I roll my eyes, "COme on."
"You're mad at me..."
"Duh. But I'm still your friend."
He frowns.
"Hey... Pete, do you mind sitting in the back with Andy? so me and Joe can converse?"
He nods.
Joe sits beside me, "So..."
"You need to stop or I'm done with you."
"Done with me?"
"Done being your friend, driving you to and from school."
He nods, "Understandable."
"I'm serious this time."
He smiles, "I know..."
"Good."

I drop off Joe and Andy at their house.
"It's good we're seniors.", I tell Pete, "Because another year of this, and I'd drop out."
He chuckles, "It's not that bad..."
"Heh."




The next day, Pete and I walk through the hallway holding hands. There's a boy/girl couple also in the hallway. The guy seems to be devouring the girl's face. He moves down to her neck, leaving serveral red marks. Pete clears his throat, but the couple continue.
"That's disgusting and rude.", Pete says to me.
I nod, "Especially in public."
We walk down the hall still holding hands.
"Hey!", we hear a hoarse voice yell down the hall.
The guy who was all over the girl, is coming down the hall to us.
"What?", Pete asks.
"What's gross.... is you two faggots."
"Excuse me, we're not all over each other."
"Holding hands is disgusting enough.
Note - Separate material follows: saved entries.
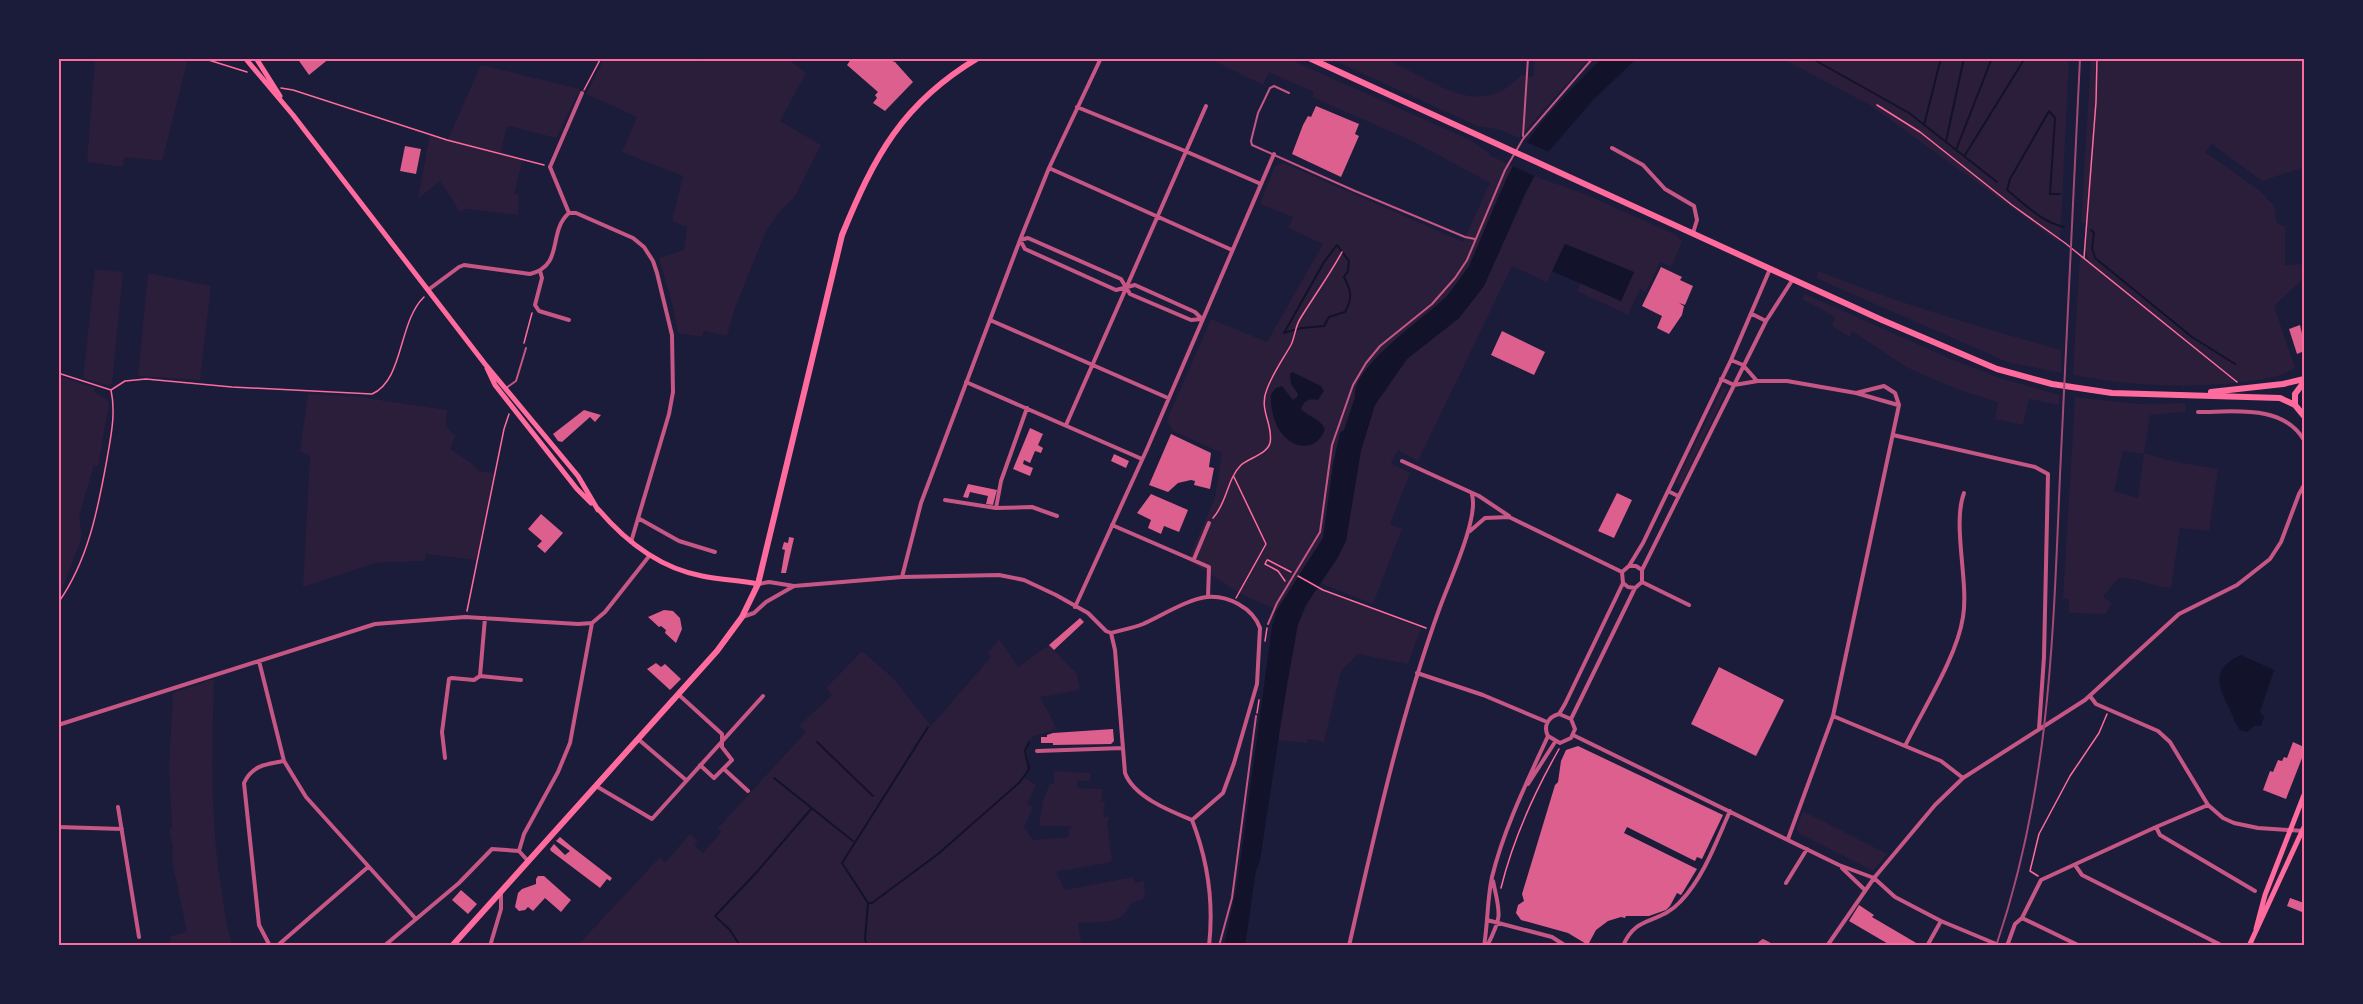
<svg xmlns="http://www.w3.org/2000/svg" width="2363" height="1004" font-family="Ubuntu,sans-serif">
	<rect width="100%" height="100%" fill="#1b1b3a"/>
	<path fill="#2a1e3b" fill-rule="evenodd" d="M95,59h93l-26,102 -38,-4 -1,10 -36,-5z
		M692,59l11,3 2,-4 89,1 -2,3 14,11 -26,48 41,24 -27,53 -13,12 -15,21 -31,77 -8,28 -23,-5 -2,6 -24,-4 -6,-30 -13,-45 25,-8 3,-23 -15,-6 11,-45 -61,-24 15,-35 -51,-23 18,-35z
		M1210,59h79l181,81 19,13v2l24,11 -44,100c-7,10 -14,20 -22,30 -20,20 -96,71 -92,101l-11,33 -4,3 -7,32 -10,73 -46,72 -36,-16 -53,-34 27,-62 7,-45 -49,-22 -6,-11 44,-101 56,23 56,-98 -35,-16 5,-11 -33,-13 15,-38 9,-3 179,79 27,-59 -78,-42 -100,-44 2,-5 -45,-20 -6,13z
		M1331,59c16,0 37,-4 52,0 7,1 14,6 21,9 41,20 79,49 117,7l12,2 2,-18h54l-70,79 -18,-8 -24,-4z
		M1783,59h286l-9,184 -190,-138z
		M2091,59h213v108l-42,14 -50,-37 -7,8 54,38 15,16 3,18 8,2v39l19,-1v14l-30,28 21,62c-18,11 -32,11 -53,14 -57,7 -112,4 -169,-7l7,-121 9,7 -3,-9 1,-28 -6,-1z
		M481,65l99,24 -24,49 -47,-12 -3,3 -5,23 22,6 -9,36 5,1 -1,20 -50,-6 -8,3 -20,-31 -22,18 12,-65 18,5z
		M1534,176l51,18 91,41 6,7 -11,25 -11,-5 -14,30 -6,-3 -12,26 -51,-24 4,-8 40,18 13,-29 -69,-28 -18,38 -35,-16 -94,195 -20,-11 -7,13 19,10 -20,51 12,5 -29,75 -53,-21 26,-42 15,-91 14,-45 32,-46 52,-41 25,-32z
		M95,269l28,3 -11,112 -5,1 -24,-7z
		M1818,271c80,32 161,56 243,79v23l-54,-11 -191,-84z
		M148,273l63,13 -11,94 -62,-4z
		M1805,294l148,66 47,18 59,17v10l-30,-6 -6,26 -28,-6 3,-17 -39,-12 -51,-22 -56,-37 -2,6 -18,-11 3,-9 -33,-18z
		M59,376l36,12 -1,4 12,7 3,4 -11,64 -4,-2 -15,51 3,20 -16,44 -7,14z
		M1723,387l4,3 -46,95 -5,-2z
		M308,394l45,2 94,14 -1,16 9,10 -5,13 21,14 8,8 15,2 -18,87 -50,-6 -1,7 -50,2 -72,24 7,-132 -10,-3z
		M2075,397l65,7 45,-1v9l-35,3 -6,38 27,8 47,8 -9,62 -29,-3 -9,60c-19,-1 -34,-11 -52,-10l-16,18 8,7 -5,11 -37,-1v-14h-6zM2123,451l21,3 -6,44 -24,-7z
		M1316,588l105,40 -13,36 -50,-10 -17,17 -17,71 -16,-3 -1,4 -29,-3 20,-116z
		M999,639l19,28 31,-22 28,29 3,16 -40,7 17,32 -23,7 -7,7 2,24 -5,10 12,8 -9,19 6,3 -9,20 9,13 36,-3v-9l3,-2h-33l4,-25 7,-18 4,1v-13l37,2 -1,9 -12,-2 -1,8 26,1 -2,13h4l-2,15h6l-2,8 5,33 -1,4 -55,10 9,18 68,-13 1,6 10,-2 1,14 -3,5c-16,2 -11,10 -21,17 -11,7 -31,5 -43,6l3,20 -10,2 -494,1 83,-89 5,6 25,-29 8,7 -4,4 9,8 18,-21 -4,-3 89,-97 -7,-6 33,-31 -6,-7 36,-37 33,29 36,46 60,-69 -4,-3z
		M214,679c-2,70 -4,138 7,207 3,20 5,40 11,59h-62l1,-9 16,-4 -15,-71 1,-14 -4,-18 3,-1 -3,-61 4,-74z
		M1803,811l84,43 -14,17 -73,-37 -4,-5z"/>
	<path fill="#12122b" d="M1601,59h35l-42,40 -46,53 -24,43 -40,91 -25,32 -52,41 -32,46 -14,45 -15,91 -9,18 -32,47 -7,18 -11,59 -27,177 -4,11 -11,74 -21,1 13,-60 35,-259 5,-17 46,-72 10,-73 7,-32 4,-3 11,-33c-4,-30 72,-81 92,-101 8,-10 15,-20 22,-30 16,-35 29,-72 47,-106 21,-38 55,-70 85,-101z
		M1565,244l69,28 -13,29 -69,-30z
		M1292,372l29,14 3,5 -6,9c-9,-1 -13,-1 -17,9 9,9 17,8 24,20 -7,20 -27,22 -41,7 -10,-10 -14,-29 -13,-42l5,-6 6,-2 11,14 4,-3 1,-3 -7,-10 -1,-9z
		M2241,655l33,15 -14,42 4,5 -3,9h-7l-7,6 -7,-2 -4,-6c-11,-30 -34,-51 5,-69z"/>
	<path fill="#1b1b3a" d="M1524,141l27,12 -14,24 -27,-12z"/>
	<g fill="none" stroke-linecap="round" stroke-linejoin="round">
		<path stroke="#12122b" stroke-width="2" d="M1811,58l98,55 88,69
			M1924,125l17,-67
			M1946,141l18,-83
			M1956,150l36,-92
			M1965,155l60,-97
			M2007,190l3,-11 39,-68 6,7 -5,76h10
			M2007,190c18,14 34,32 57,37
			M2091,230l3,3 -2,15 3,10 97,79 43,27
			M1337,245l12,16 -1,10 -4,6c7,13 9,21 1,35l-16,5 -5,9 -23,2 -17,5 40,-71z
			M817,742l56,54
			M774,778l79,63
			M868,903h4l66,-49 82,-72 9,-13 -4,-18 4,-9
			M737,946l2,-2 -9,-14 -15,-14 41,-43 55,-64
			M867,946l-2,-7 3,-36 -26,-40 86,-136"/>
	</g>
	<path fill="#dd5f8e" d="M297,58h33l-21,17z
		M852,58h31l12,4 18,20 -28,29 -12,-8 4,-5 -2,-3 3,-3 -31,-27z
		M1316,106l43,18 -4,10 4,2 -18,41 -49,-23 11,-29 5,-9 3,1z
		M405,146l16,3 -5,25 -16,-3z
		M1661,267l21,10 -2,3 13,6 -8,19 -6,-2 5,3 -2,9 -13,19 -12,-6 5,-12 -20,-10z
		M2300,325l4,17v9l-7,3 -8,-25z
		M1502,331l43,21 -11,23 -43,-20z
		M584,410l17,5 -6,7 -5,-5 -28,25 -4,-1 -5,-7z
		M1030,428l13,6 -5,11 5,3 -2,5 -6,-2 -5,12 -6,-3 -1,4 10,4 -3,8 -17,-7z
		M1171,434l40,19 -2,14 5,1 -4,21 -16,-4 1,-4 -4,-1 -13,3 -10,9 -19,-7z
		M1114,454l15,7 -3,7 -15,-7z
		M968,484l29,6 -4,15 -7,-1 2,-8 -18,-4 -2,6 -5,-1z
		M1617,493l15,7 -18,38 -16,-7z
		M1151,494l37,16 -9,22 -15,-6 -3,8 -13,-6 3,-8 -14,-7z
		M541,514l22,19 -18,20 -8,-7 5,-5 -14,-12z
		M789,537l5,1 -8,35h-5l4,-23 -3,-1 2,-7 4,1z
		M664,610l9,1 7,7 2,11 -6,14 -11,-10 1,-3 -5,-4 -2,1 -11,-10z
		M1080,618l4,4 -30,28 -5,-5z
		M656,663l5,4 4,-3 16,15 -11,11 -23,-21z
		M1719,667l65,33 -28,56 -65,-32z
		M1113,729l1,12 -3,3 -58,1v-2h-12v-6h6v-2l6,-2z
		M2293,742l11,5v6l-18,46 -23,-9 7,-19 3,1 5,-12 4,1 2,-4 3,1z
		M1578,746l145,69 -21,44 -5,-2 -2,4 -68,-34 -3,6 73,36 -14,23 -2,3 -4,-2 -7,13 -4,4 -17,6h-23l-1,2 -4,-1 -13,4 -12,9 -8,15 -20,-12 -47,-13 -5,-7 2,-8 6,-4 -2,-7 33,-109 3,-3 3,-21 5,-11z
		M560,837l12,10 40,31 -2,3 -3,-2 -7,9 -49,-37 -1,-2 4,-5 11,11 5,-4 -14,-10z
		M538,876h6l27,24 -10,12 -16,-14 -12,13 -5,-4 -3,3 -6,1 -4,-4 3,-14 4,-4 14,-5v-5z
		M461,890l16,14 -9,10 -16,-14z
		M2290,898l14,5 -2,9 -15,-6z
		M1859,905l15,10 -2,2 46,27 -28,1 -41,-24z"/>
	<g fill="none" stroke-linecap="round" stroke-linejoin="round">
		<path stroke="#ff6b9d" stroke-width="1.5" d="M202,58l45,14
			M281,88l12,2 154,50 97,25
			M584,90l17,-32
			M1877,105l43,27 92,73 53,38 172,139
			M2084,258l12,-156 1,-44
			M524,343l8,-30
			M58,373l53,17c5,23 0,46 -4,69 -9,50 -19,102 -49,144
			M111,390l14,-9 21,-2 86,8 140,7c32,-14 26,-72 52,-97
			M1234,477l32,67 -30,54
			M1213,518c14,-15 14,-39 28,-53 8,-7 26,-11 29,-22 4,-18 -12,-33 -3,-54 6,-16 16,-30 24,-44 4,-8 4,-18 9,-26 14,-23 29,-43 42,-67
			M1267,560l-2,4 13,7 7,10
			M1268,560l23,12
			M1298,576l25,14 103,38
			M467,611l37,-182 5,-15
			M1265,641l2,-13
			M1257,713l2,-13
			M2038,876l-8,-5 9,-37 31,-58 29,-43 8,-19
			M1501,888c12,-49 33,-95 58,-139"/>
		<path stroke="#c65784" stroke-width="2" d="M1289,93l-15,-7 -4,2 -12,25 -7,28 1,4 103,46 110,46 10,2
			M1523,136l5,-78
			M506,388l10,-7 10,-33
			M1268,624l9,-21 43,-71 12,-87 21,-60 13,-22 14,-17 52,-42 23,-26 12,-18 38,-90 18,-31 70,-81
			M1219,946l13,-48 24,-182"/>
		<path stroke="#c65784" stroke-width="4" d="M1077,107l108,44 76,33
			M1612,148l31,17 22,24 29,17 3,14 -4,13
			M1049,168l183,82
			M569,213l-19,-46 32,-74
			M540,271l2,7 -7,27 4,6 30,9
			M428,290l31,-23 5,-2 66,9c35,-9 17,-42 39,-61h7l57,25 11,9 9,14 4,12 15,62 1,57 -4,22 -38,128
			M1752,314l14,7
			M1202,319l-7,-7 -60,-27 -19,5 -91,-41 -5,-9 8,-2 93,41 9,15 61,26 11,-1
			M990,320l178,78
			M1731,360l12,5 14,16
			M1721,379l13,6 24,-4h29l69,12 42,12
			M966,382l176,77
			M1027,408l-26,73 -5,27 36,-1 25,9
			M2198,412c36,0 85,-8 106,28
			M1066,425l140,-319
			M1893,435l142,32 13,7 -4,183 -5,72
			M1402,461l77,35 30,20
			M1668,491l10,5
			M945,500l51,8
			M638,518l41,23 36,11
			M1112,525l97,42 -1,30
			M1470,531l15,-13 24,-1 113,55
			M1194,559l15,-36
			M1629,566h7l6,4
			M902,577l19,-74 99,-263 29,-72 52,-110
			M1642,582l47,23
			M1623,583l5,4 7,1
			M758,584l11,-2 25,4 108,-9 97,-2 25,5 32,15 32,18 18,18 5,2
			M1075,607l72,-158 127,-295
			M742,617l12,-4 12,-11 28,-16
			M1111,633c11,-3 22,-5 32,-9 18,-8 45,-25 64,-27 21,-2 46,11 53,31l-3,56 -23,79 -11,30 -31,27
			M1111,633l4,17 10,123c9,24 45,38 67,47 16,41 22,82 17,126
			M259,661l25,100 22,36 109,121
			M1417,673l66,22 64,27
			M480,676l5,-58
			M678,694l44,40v13l10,13 -18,18 -14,-13
			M2090,696l6,8 62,27 12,11 38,63 15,13 11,5 24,5 46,3
			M1559,714l12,5 4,10 -4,9 -11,5 -12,-7c-5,-10 0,-19 11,-22l6,-10 58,-121 -1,-11 7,-6 14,-23 88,-183 39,-91
			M1833,716l108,45 22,17
			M1571,719l64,-131 7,-6v-12l124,-249 27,-42
			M58,725l317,-101 90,-7 113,7 14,-1 13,-11 45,-57
			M1573,735l266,130 35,13 21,19 46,24 60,25
			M638,739l48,41
			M1905,746c18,-37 52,-89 58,-129 6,-35 -11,-93 1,-124
			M1037,751l86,-3
			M445,758l-3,-26 7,-53 3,-1 22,2 6,-4 41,4
			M724,769l24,22
			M1528,784l27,-42
			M596,786l56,33 111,-123
			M118,807l21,130
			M58,827l64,2
			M2156,827l4,8 95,56
			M1788,839l45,-123 66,-311 -4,-12 -11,-7 -28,7
			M519,851l5,-17 34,-62 12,-29 22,-120
			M519,851l9,10
			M2075,865l7,10 141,71
			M1842,868l23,22
			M1786,883l21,-34
			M2022,918l58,28
			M1487,920l65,17 14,9
			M270,946l-11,-21 -15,-142c8,-18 23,-19 40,-22
			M277,946l91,-79
			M384,946l75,-63 33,-34 27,2
			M490,946l11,-37v-17
			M1349,946c26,-114 51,-229 91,-339 9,-25 39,-89 32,-112
			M1484,946c4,-23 3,-46 8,-69 12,-49 35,-95 56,-141
			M1487,946c16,-31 13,-32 6,-65
			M1623,946c13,-32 36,-21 57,-44 24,-25 36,-60 50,-91
			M1757,946l6,-5 9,5
			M1827,946l47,-68 61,-73 28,-27 122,-78 94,-86 58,-29 33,-26 11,-17 18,-48 5,-9
			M1927,946l14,-25
			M2007,946l8,-22 7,-6 19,-38 115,-53 52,-22"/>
		<path stroke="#ff6b9d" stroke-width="5" d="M245,58l48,57 192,249 93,112 20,34
			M256,58l24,38
			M487,368l8,17 82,104 14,14
			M598,509c28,33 61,59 104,67 19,4 38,4 56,8
			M2256,929l9,-34 39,-100
			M2249,946l55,-119"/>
		<path stroke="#ff6b9d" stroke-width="6" d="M1309,58l573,262 115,49 55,15 60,9 168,5 15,7 9,11
			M2211,392l72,-8 21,-5
			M2295,405v-11l9,-12
			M452,946l265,-295 25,-34 16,-33 84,-349c32,-78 60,-132 136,-177"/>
		<path stroke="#a44b75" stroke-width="2" d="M1996,946c54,-158 57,-307 64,-471 7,-139 14,-278 20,-417"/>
	</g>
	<rect width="2363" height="1004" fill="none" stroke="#1b1b3a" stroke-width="120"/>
	<rect x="60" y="60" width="2243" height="884" fill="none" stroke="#ff6b9d" stroke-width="2"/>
</svg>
You two are disgusting, Not Shelly and I."

"Whatever."
"ANd we aren't going to hell."
"If I belived in that bullshit som wrote down and said they were god, then you'd be no better off than I.", I say heatedly, "Since you were practically having sex with that girl in the hallway."
"What do you mean 'if you believed'?"
"I don't belive it."
Pete's eyes widen, "You don't belive in god?"
"I believe there is a god but I think the bible is bullshit."
"Oh..."
"you're definately going to hell no wonder you're a fag."
"Fuck you!"
"That's what you have a boyfriend for fatass!"
I lunge foreward, but Pete grabs me, "Come on..."
He pulls me out of the building.

He pulls me into a hug, "Don't worry about that loser..."
"I'm gona kill him!"
"Murder is illegal. Do you really not believe in the Bible?"
"No... I don't. Just please don't tell my mother... she'd have a stroke..."
"Oh...k"
"Does that make you mad?"
"No... Just confuses me."
"I'm sorry. But there's so many reasons to question the bible... Like, it doesn't mention dinosaurs, which have totally been proven. Why not? Why would God make gay/bi people if he hates them? Why does it matter if people date people from a different ethnicity? I'm sorry that I wasn't brainwashed..."
"It's fine... I question it to.. it just confuses me to death..."
"Yeah... Sorry if you don't like that about me..."
"I don't think any less of you.", he smiles and kisses my lips.
"Hey! No PDA in school!", An administrator yells.
"It was just a kiss..."
"I'm writting you two up."
"There's a couple int there almost naked, and you're writting us up?"
"You're two boys for Christ's sake!"


In the office the principal calls our parents. Even though he lives with us, his mother is called.
"I haven't seen my mom in forever... And now with these circumstances? Oh no..."
I hug him, "Sorry...its all my fault..."
"NO, it isn't."

We nervously await our parents arrival.